Une douleur persistante
Ce matin du 27 février 2024, la douleur à la cuisse est toujours présente et prégnante. « Même si c’est frustrant je décide de ne pas faire de gros efforts. » Rien de tel que d’être en terrasse d’un café. Il descend doucettement en centre-ville à sa recherche. « J’aimerais y écrire les quelques cartes postales achetées il y a deux jours. » Cette journée de repos est l’occasion pour déguster ces fameuses langoustes qui font la réputation de l’île, d’autant que la dernière remonte au temps de l’île d’Amsterdam.
« Je réserve une table au restaurant, El Mirador, pour ce soir. C’est ici d’ailleurs que j’écris mes cartes postales, avec une vue imprenable sur la baie de Cumberland, où est coulé le Dresden. »
Ne rien faire disait-il. « Ce matin, je trouve un moniteur de plongée qui m’emmènera faire du snorkeling cette après-midi pour seulement 25 €. » Les textes couchés sur papier glacé, il adopte la direction de la poste, où il fait tamponner une carte historique achetée auparavant.
Des burgers de poissons fait maison au déjeuner, il s’achemine vers les bureaux de la CONAF le ventre plein. Il planifie et organise sa conférence avec, dans un coin de sa tête le rendez-vous avec la faune marine. « Je quitte précipitamment les locaux, le vaisseau risque de m’attendre pour aller plonger », s’affole Flavien après avoir jeté un coup d’œil sur sa montre.
Avec la préparation, il ne grimpe dans le bateau qu’à 17 h et navigue jusqu’à l’autre bout de la baie. « L’eau est à 20 °C, mais l’extérieur étant plus frais, l’entrée dans l’océan est presque glaçante, mais revigorante. » Pour une fois Flavien découvre un milieu d’une incroyable richesse où ses savoirs sont comme ceux d’un touriste. « Je ne me suis pas beaucoup renseigné, je suis donc un peu perdu avec toutes ces espèces qui me sont inconnues. »
Il se rassure avec quelques espèces en commun avec Amsterdam comme les impressionnantes sérioles. « J’ai la chance de furtivement nager avec une otarie de Juan Fernandez », s’émerveille le baroudeur. Une douche prise, le gastronome file au restaurant El Mirador.

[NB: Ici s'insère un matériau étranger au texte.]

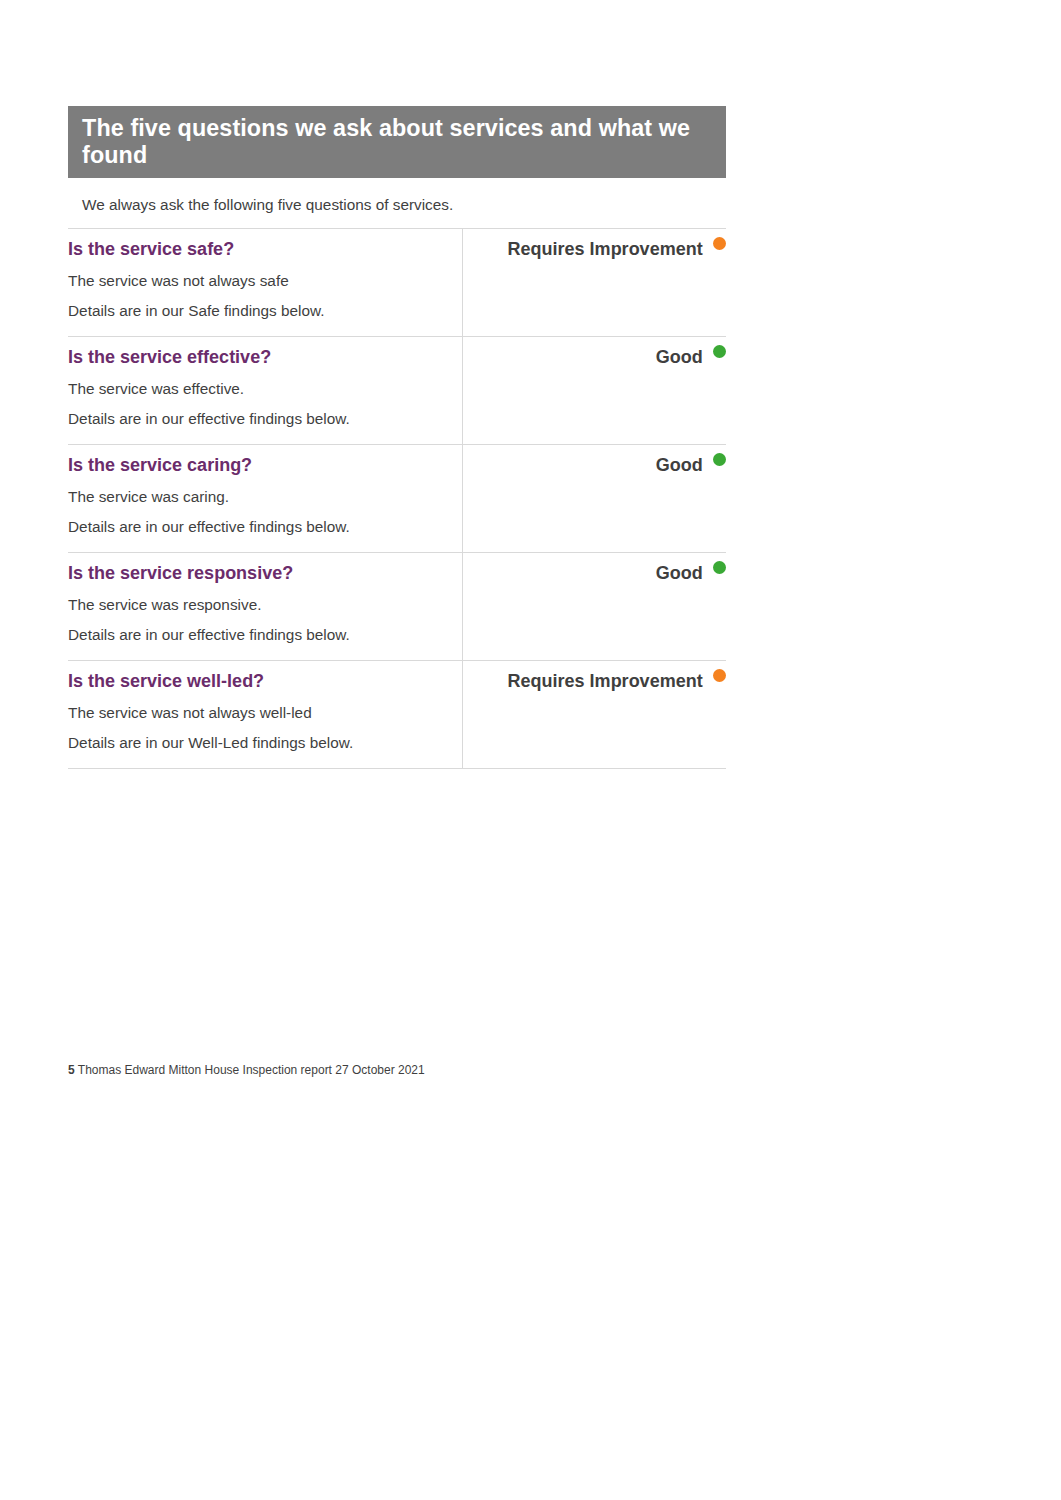The five questions we ask about services and what we found
We always ask the following five questions of services.
| Is the service safe? The service was not always safe Details are in our Safe findings below. | Requires Improvement |
| Is the service effective? The service was effective. Details are in our effective findings below. | Good |
| Is the service caring? The service was caring. Details are in our effective findings below. | Good |
| Is the service responsive? The service was responsive. Details are in our effective findings below. | Good |
| Is the service well-led? The service was not always well-led Details are in our Well-Led findings below. | Requires Improvement |
5 Thomas Edward Mitton House Inspection report 27 October 2021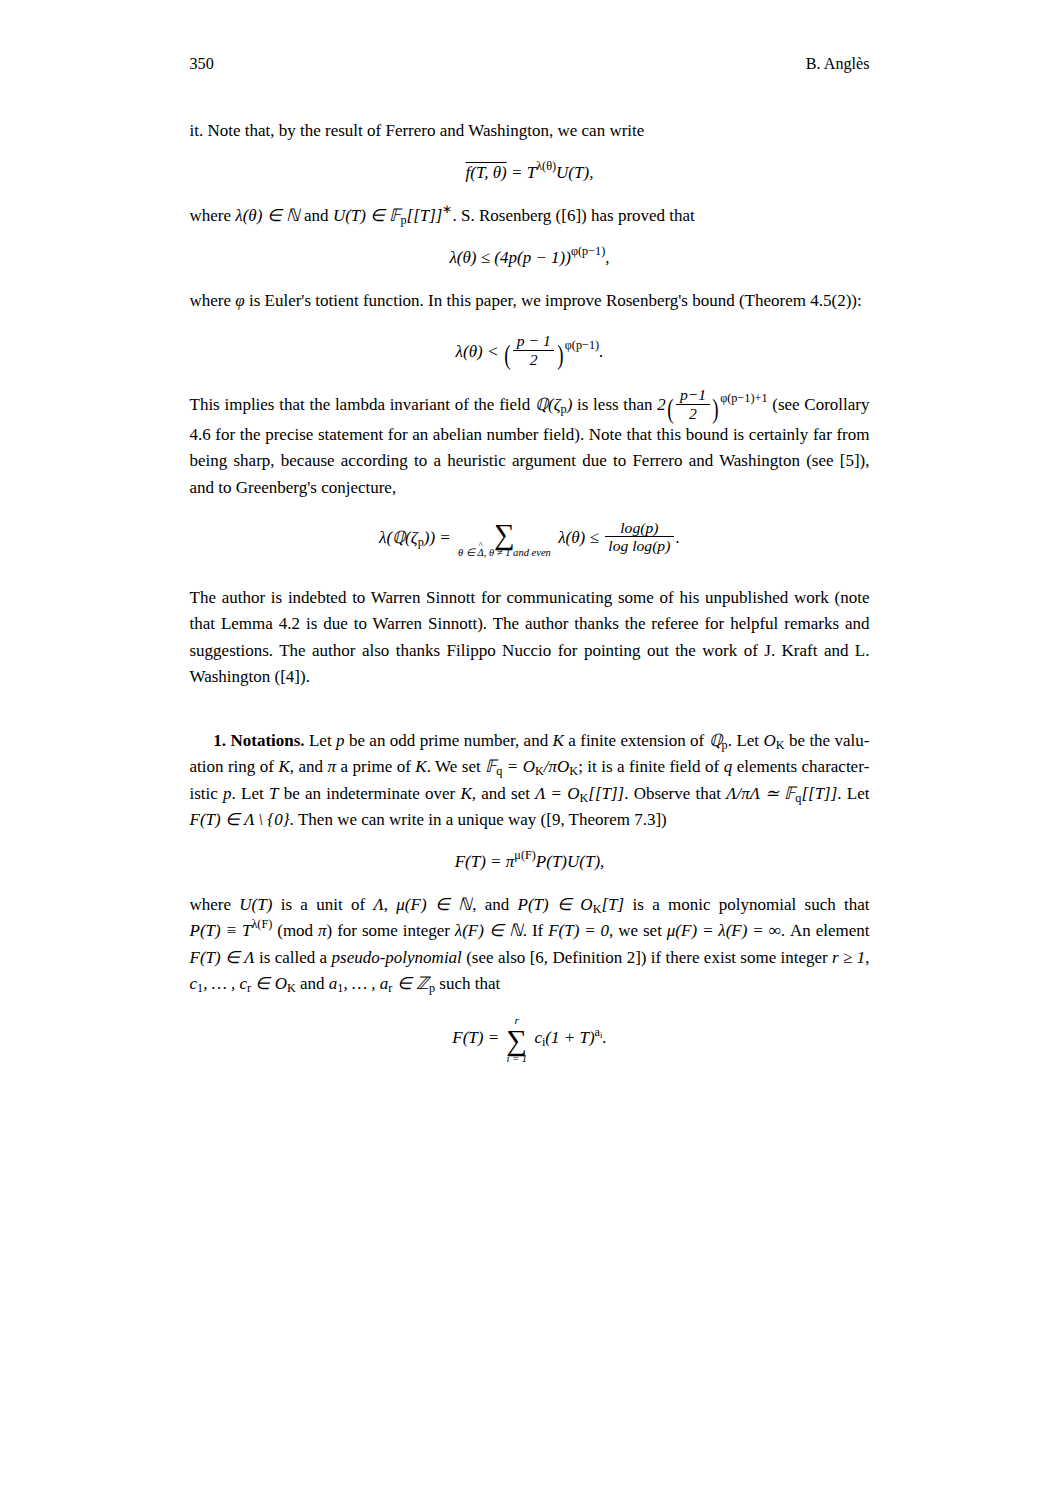350 B. Anglès
it. Note that, by the result of Ferrero and Washington, we can write
f(T, θ) = Tλ(θ)U(T),
where λ(θ) ∈ ℕ and U(T) ∈ 𝔽p[[T]]∗. S. Rosenberg ([6]) has proved that
λ(θ) ≤ (4p(p − 1))φ(p−1),
where φ is Euler's totient function. In this paper, we improve Rosenberg's bound (Theorem 4.5(2)):
λ(θ) < (p − 12)φ(p−1).
This implies that the lambda invariant of the field ℚ(ζp) is less than 2(p−12)φ(p−1)+1 (see Corollary 4.6 for the precise statement for an abelian number field). Note that this bound is certainly far from being sharp, because according to a heuristic argument due to Ferrero and Washington (see [5]), and to Greenberg's conjecture,
λ(ℚ(ζp)) = ∑ θ ∈ ^Δ, θ ≠ 1 and even λ(θ) ≤ log(p) log log(p).
The author is indebted to Warren Sinnott for communicating some of his unpublished work (note that Lemma 4.2 is due to Warren Sinnott). The author thanks the referee for helpful remarks and suggestions. The author also thanks Filippo Nuccio for pointing out the work of J. Kraft and L. Washington ([4]).
1. Notations. Let p be an odd prime number, and K a finite extension of ℚp. Let OK be the valuation ring of K, and π a prime of K. We set 𝔽q = OK/πOK; it is a finite field of q elements characteristic p. Let T be an indeterminate over K, and set Λ = OK[[T]]. Observe that Λ/πΛ ≃ 𝔽q[[T]]. Let F(T) ∈ Λ \ {0}. Then we can write in a unique way ([9, Theorem 7.3])
F(T) = πμ(F)P(T)U(T),
where U(T) is a unit of Λ, μ(F) ∈ ℕ, and P(T) ∈ OK[T] is a monic polynomial such that P(T) ≡ Tλ(F) (mod π) for some integer λ(F) ∈ ℕ. If F(T) = 0, we set μ(F) = λ(F) = ∞. An element F(T) ∈ Λ is called a pseudo-polynomial (see also [6, Definition 2]) if there exist some integer r ≥ 1, c1, … , cr ∈ OK and a1, … , ar ∈ ℤp such that
F(T) = r ∑ i = 1 ci(1 + T)ai.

(Crédits : Flavien Saboureau)
« Bien que la langouste soit de plus grande taille, le goût est très similaire à l’amstellodamoise. Accompagnée d’une bière brassée dans le petit village de l’île, on ne peut faire plus locale », martèle Flavien voyant arriver la gourmandise de fin de raps. Devinez sur quel type d’entremets ses yeux se sont posés. « Le dessert est une glace à base maqui (Aristotelia chilensis), l’une des invasives les plus problématiques sur l’île, mais quel délice ! Je rentre sous une pluie d’étoiles avec la peau du ventre bien tendue. » Cette journée de repos, très agréable, souffle-t-il, a permis de réaliser quelques activités qu’il ne me fallait surtout pas rater avant le départ. À suivre…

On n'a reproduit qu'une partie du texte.